Vitamin D, also called the “sunshine vitamin,” is both a hormone and a vitamin, manufactured in the body upon exposure to sunshine. Two biologically inactive precursors – D3 (cholecalciferol) and D2 (ergocalciferol) are transformed in the liver and kidneys. Vitamin D is essential for the regulation of serum calcium, phosphate and alkaline phosphatase, and thus helps to produce and maintain bone. It has also been associated with the prevention of certain cancers, diabetes mellitus, autoimmune disorders, cardiovascular disease (CVD) and osteoporosis, as well as recent evidence that it leads to significant reductions in body fat mass (read more on the study here).
Since vitamin D heavily depends on sunlight exposure, the populations in some northern countries, especially in the winter months, make little to no vitamin D on their own, meaning that the need for dietary supplementation and fortified foods is necessary to meet the need. Significant vitamin D deficiency in adults is reported to precipitate or exacerbate osteopenia, osteoporosis, muscle weakness, fractures, common cancers, autoimmune diseases, infectious diseases, cardiovascular diseases, depression and other inflammatory process.
What can you do?
The recommended daily dietary allowance of serum 25-hydroxyvitamin D levels is between 2,000-4,000 IUs. Additionally, there is a number of food sources that contain vitamin D:
- Shiitake & Button Mushrooms (especially dried versions) – plus rich in vitamins B1 & B2
- Fish (sockeye salmon, mackerel, herring, sardines, catfish, tuna) – rich in Omega-3 essential fatty acids (EFAs)
- It is important to consider the sources of the fish, such as fresh, wild-caught, non-farmed options!
- Cod liver oil – remember to use clean sources without fillers!

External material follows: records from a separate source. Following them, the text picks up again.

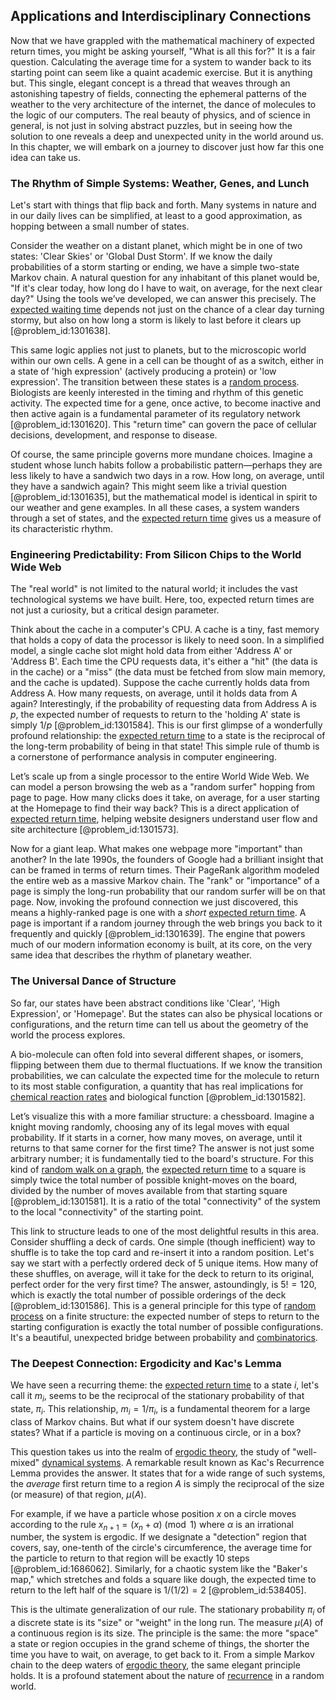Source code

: ## Applications and Interdisciplinary Connections

Now that we have grappled with the mathematical machinery of expected return times, you might be asking yourself, "What is all this for?" It is a fair question. Calculating the average time for a system to wander back to its starting point can seem like a quaint academic exercise. But it is anything but. This single, elegant concept is a thread that weaves through an astonishing tapestry of fields, connecting the ephemeral patterns of the weather to the very architecture of the internet, the dance of molecules to the logic of our computers. The real beauty of physics, and of science in general, is not just in solving abstract puzzles, but in seeing how the solution to one reveals a deep and unexpected unity in the world around us. In this chapter, we will embark on a journey to discover just how far this one idea can take us.

### The Rhythm of Simple Systems: Weather, Genes, and Lunch

Let's start with things that flip back and forth. Many systems in nature and in our daily lives can be simplified, at least to a good approximation, as hopping between a small number of states.

Consider the weather on a distant planet, which might be in one of two states: 'Clear Skies' or 'Global Dust Storm'. If we know the daily probabilities of a storm starting or ending, we have a simple two-state Markov chain. A natural question for any inhabitant of this planet would be, "If it's clear today, how long do I have to wait, on average, for the next clear day?" Using the tools we’ve developed, we can answer this precisely. The [expected waiting time](@article_id:273755) depends not just on the chance of a clear day turning stormy, but also on how long a storm is likely to last before it clears up [@problem_id:1301638].

This same logic applies not just to planets, but to the microscopic world within our own cells. A gene in a cell can be thought of as a switch, either in a state of 'high expression' (actively producing a protein) or 'low expression'. The transition between these states is a [random process](@article_id:269111). Biologists are keenly interested in the timing and rhythm of this genetic activity. The expected time for a gene, once active, to become inactive and then active again is a fundamental parameter of its regulatory network [@problem_id:1301620]. This "return time" can govern the pace of cellular decisions, development, and response to disease.

Of course, the same principle governs more mundane choices. Imagine a student whose lunch habits follow a probabilistic pattern—perhaps they are less likely to have a sandwich two days in a row. How long, on average, until they have a sandwich again? This might seem like a trivial question [@problem_id:1301635], but the mathematical model is identical in spirit to our weather and gene examples. In all these cases, a system wanders through a set of states, and the [expected return time](@article_id:268170) gives us a measure of its characteristic rhythm.

### Engineering Predictability: From Silicon Chips to the World Wide Web

The "real world" is not limited to the natural world; it includes the vast technological systems we have built. Here, too, expected return times are not just a curiosity, but a critical design parameter.

Think about the cache in a computer's CPU. A cache is a tiny, fast memory that holds a copy of data the processor is likely to need soon. In a simplified model, a single cache slot might hold data from either 'Address A' or 'Address B'. Each time the CPU requests data, it's either a "hit" (the data is in the cache) or a "miss" (the data must be fetched from slow main memory, and the cache is updated). Suppose the cache currently holds data from Address A. How many requests, on average, until it holds data from A again? Interestingly, if the probability of requesting data from Address A is $p$, the expected number of requests to return to the 'holding A' state is simply $1/p$ [@problem_id:1301584]. This is our first glimpse of a wonderfully profound relationship: the [expected return time](@article_id:268170) to a state is the reciprocal of the long-term probability of being in that state! This simple rule of thumb is a cornerstone of performance analysis in computer engineering.

Let’s scale up from a single processor to the entire World Wide Web. We can model a person browsing the web as a "random surfer" hopping from page to page. How many clicks does it take, on average, for a user starting at the Homepage to find their way back? This is a direct application of [expected return time](@article_id:268170), helping website designers understand user flow and site architecture [@problem_id:1301573].

Now for a giant leap. What makes one webpage more "important" than another? In the late 1990s, the founders of Google had a brilliant insight that can be framed in terms of return times. Their PageRank algorithm modeled the entire web as a massive Markov chain. The "rank" or "importance" of a page is simply the long-run probability that our random surfer will be on that page. Now, invoking the profound connection we just discovered, this means a highly-ranked page is one with a *short* [expected return time](@article_id:268170). A page is important if a random journey through the web brings you back to it frequently and quickly [@problem_id:1301639]. The engine that powers much of our modern information economy is built, at its core, on the very same idea that describes the rhythm of planetary weather.

### The Universal Dance of Structure

So far, our states have been abstract conditions like 'Clear', 'High Expression', or 'Homepage'. But the states can also be physical locations or configurations, and the return time can tell us about the geometry of the world the process explores.

A bio-molecule can often fold into several different shapes, or isomers, flipping between them due to thermal fluctuations. If we know the transition probabilities, we can calculate the expected time for the molecule to return to its most stable configuration, a quantity that has real implications for [chemical reaction rates](@article_id:146821) and biological function [@problem_id:1301582].

Let’s visualize this with a more familiar structure: a chessboard. Imagine a knight moving randomly, choosing any of its legal moves with equal probability. If it starts in a corner, how many moves, on average, until it returns to that same corner for the first time? The answer is not just some arbitrary number; it is fundamentally tied to the board's structure. For this kind of [random walk on a graph](@article_id:272864), the [expected return time](@article_id:268170) to a square is simply twice the total number of possible knight-moves on the board, divided by the number of moves available from that starting square [@problem_id:1301581]. It is a ratio of the total "connectivity" of the system to the local "connectivity" of the starting point.

This link to structure leads to one of the most delightful results in this area. Consider shuffling a deck of cards. One simple (though inefficient) way to shuffle is to take the top card and re-insert it into a random position. Let's say we start with a perfectly ordered deck of 5 unique items. How many of these shuffles, on average, will it take for the deck to return to its original, perfect order for the very first time? The answer, astoundingly, is $5! = 120$, which is exactly the total number of possible orderings of the deck [@problem_id:1301586]. This is a general principle for this type of [random process](@article_id:269111) on a finite structure: the expected number of steps to return to the starting configuration is exactly the total number of possible configurations. It's a beautiful, unexpected bridge between probability and [combinatorics](@article_id:143849).

### The Deepest Connection: Ergodicity and Kac's Lemma

We have seen a recurring theme: the [expected return time](@article_id:268170) to a state $i$, let's call it $m_i$, seems to be the reciprocal of the stationary probability of that state, $\pi_i$. This relationship, $m_i = 1/\pi_i$, is a fundamental theorem for a large class of Markov chains. But what if our system doesn't have discrete states? What if a particle is moving on a continuous circle, or in a box?

This question takes us into the realm of [ergodic theory](@article_id:158102), the study of "well-mixed" [dynamical systems](@article_id:146147). A remarkable result known as Kac's Recurrence Lemma provides the answer. It states that for a wide range of such systems, the *average* first return time to a region $A$ is simply the reciprocal of the size (or measure) of that region, $\mu(A)$.

For example, if we have a particle whose position $x$ on a circle moves according to the rule $x_{n+1} = (x_n + \alpha) \pmod 1$ where $\alpha$ is an irrational number, the system is ergodic. If we designate a "detection" region that covers, say, one-tenth of the circle's circumference, the average time for the particle to return to that region will be exactly 10 steps [@problem_id:1686062]. Similarly, for a chaotic system like the "Baker's map," which stretches and folds a square like dough, the expected time to return to the left half of the square is $1 / (1/2) = 2$ [@problem_id:538405].

This is the ultimate generalization of our rule. The stationary probability $\pi_i$ of a discrete state is its "size" or "weight" in the long run. The measure $\mu(A)$ of a continuous region is its size. The principle is the same: the more "space" a state or region occupies in the grand scheme of things, the shorter the time you have to wait, on average, to get back to it. From a simple Markov chain to the deep waters of [ergodic theory](@article_id:158102), the same elegant principle holds. It is a profound statement about the nature of [recurrence](@article_id:260818) in a random world.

- Eggs – organic, hormone- and antibiotic-free
And of course, SUNSHINE, 15 minutes three times a week! Since vitamin D is manufactured in the body at the time of sun exposure, it is vital to spend time outside in order to allow for the conversion of the inactive precursor compounds into active form. Ultraviolet (UV) radiation is a concern in itself, but it is important to be conscientious and safe, as season, time of day, length of day, cloud cover, smog, skin melanin content, and sunscreen are among the factors that affect UV radiation exposure and vitamin D synthesis.